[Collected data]
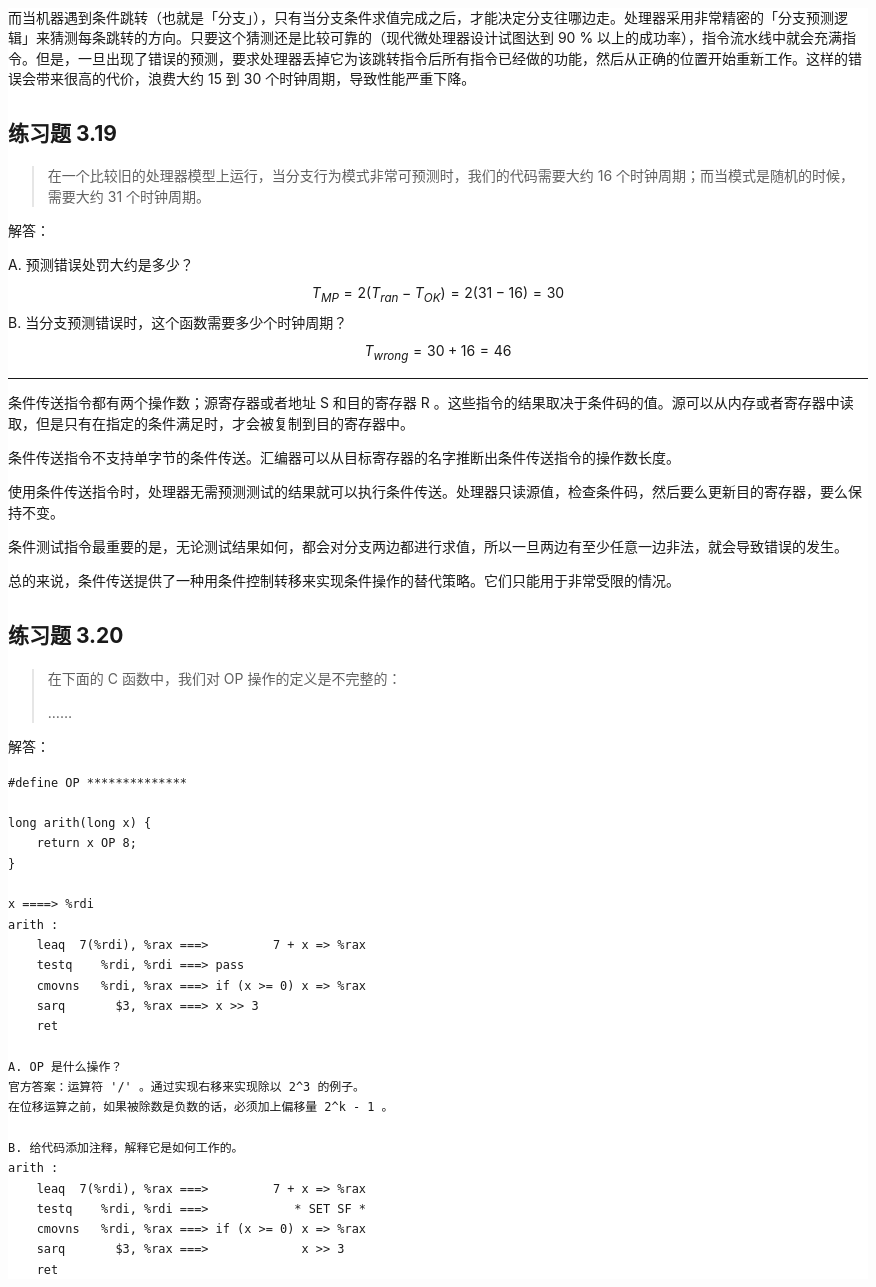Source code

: 而当机器遇到条件跳转（也就是「分支」），只有当分支条件求值完成之后，才能决定分支往哪边走。处理器采用非常精密的「分支预测逻辑」来猜测每条跳转的方向。只要这个猜测还是比较可靠的（现代微处理器设计试图达到 90 % 以上的成功率），指令流水线中就会充满指令。但是，一旦出现了错误的预测，要求处理器丢掉它为该跳转指令后所有指令已经做的功能，然后从正确的位置开始重新工作。这样的错误会带来很高的代价，浪费大约 15 到 30 个时钟周期，导致性能严重下降。

## 练习题 3.19

>   在一个比较旧的处理器模型上运行，当分支行为模式非常可预测时，我们的代码需要大约 16 个时钟周期；而当模式是随机的时候，需要大约 31 个时钟周期。

解答：

A. 预测错误处罚大约是多少？
$$
T_{MP}=2(T_{ran}-T_{OK})=2(31-16) = 30
$$
B. 当分支预测错误时，这个函数需要多少个时钟周期？
$$
T_{wrong} = 30 + 16 = 46
$$

---

条件传送指令都有两个操作数；源寄存器或者地址 S 和目的寄存器 R 。这些指令的结果取决于条件码的值。源可以从内存或者寄存器中读取，但是只有在指定的条件满足时，才会被复制到目的寄存器中。

条件传送指令不支持单字节的条件传送。汇编器可以从目标寄存器的名字推断出条件传送指令的操作数长度。

使用条件传送指令时，处理器无需预测测试的结果就可以执行条件传送。处理器只读源值，检查条件码，然后要么更新目的寄存器，要么保持不变。

条件测试指令最重要的是，无论测试结果如何，都会对分支两边都进行求值，所以一旦两边有至少任意一边非法，就会导致错误的发生。

总的来说，条件传送提供了一种用条件控制转移来实现条件操作的替代策略。它们只能用于非常受限的情况。

## 练习题 3.20

>   在下面的 C 函数中，我们对 OP 操作的定义是不完整的：
>
>   ……

解答：

```
#define OP **************

long arith(long x) {
	return x OP 8;
}

x ====> %rdi
arith :
	leaq  7(%rdi), %rax ===>         7 + x => %rax
	testq    %rdi, %rdi ===> pass
	cmovns   %rdi, %rax ===> if (x >= 0) x => %rax
	sarq       $3, %rax ===> x >> 3
	ret

A. OP 是什么操作？
官方答案：运算符 '/' 。通过实现右移来实现除以 2^3 的例子。
在位移运算之前，如果被除数是负数的话，必须加上偏移量 2^k - 1 。

B. 给代码添加注释，解释它是如何工作的。
arith :
	leaq  7(%rdi), %rax ===>         7 + x => %rax
	testq    %rdi, %rdi ===>            * SET SF *
	cmovns   %rdi, %rax ===> if (x >= 0) x => %rax
	sarq       $3, %rax ===>             x >> 3
	ret
```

**Instructions to follow**
Every line above with the string "testq" in it needs to be copied.

**Answer for this exercise**
	testq    %rdi, %rdi ===> pass
	testq    %rdi, %rdi ===>            * SET SF *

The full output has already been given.